● **Requirement**: What is needed is an exact copy of all the records.

======

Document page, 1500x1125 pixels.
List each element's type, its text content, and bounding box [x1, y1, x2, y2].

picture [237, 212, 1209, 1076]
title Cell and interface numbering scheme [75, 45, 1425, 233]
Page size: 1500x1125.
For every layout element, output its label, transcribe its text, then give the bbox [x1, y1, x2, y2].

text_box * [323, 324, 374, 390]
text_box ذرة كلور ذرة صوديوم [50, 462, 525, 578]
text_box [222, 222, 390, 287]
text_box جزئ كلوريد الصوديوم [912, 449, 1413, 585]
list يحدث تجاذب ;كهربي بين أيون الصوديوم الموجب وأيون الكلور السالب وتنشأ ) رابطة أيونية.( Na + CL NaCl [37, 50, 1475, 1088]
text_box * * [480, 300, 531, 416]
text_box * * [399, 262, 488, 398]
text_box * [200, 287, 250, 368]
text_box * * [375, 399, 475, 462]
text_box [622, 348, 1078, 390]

======

● **Written answer**:
Document page, 1500x1125 pixels.
List each element's type, its text content, and bounding box [x1, y1, x2, y2].

picture [237, 212, 1209, 1076]
title Cell and interface numbering scheme [75, 45, 1425, 233]
Page size: 1500x1125.
For every layout element, output its label, transcribe its text, then give the bbox [x1, y1, x2, y2].

text_box * [323, 324, 374, 390]
text_box ذرة كلور ذرة صوديوم [50, 462, 525, 578]
text_box [222, 222, 390, 287]
text_box جزئ كلوريد الصوديوم [912, 449, 1413, 585]
list يحدث تجاذب ;كهربي بين أيون الصوديوم الموجب وأيون الكلور السالب وتنشأ ) رابطة أيونية.( Na + CL NaCl [37, 50, 1475, 1088]
text_box * * [480, 300, 531, 416]
text_box * * [399, 262, 488, 398]
text_box * [200, 287, 250, 368]
text_box * * [375, 399, 475, 462]
text_box [622, 348, 1078, 390]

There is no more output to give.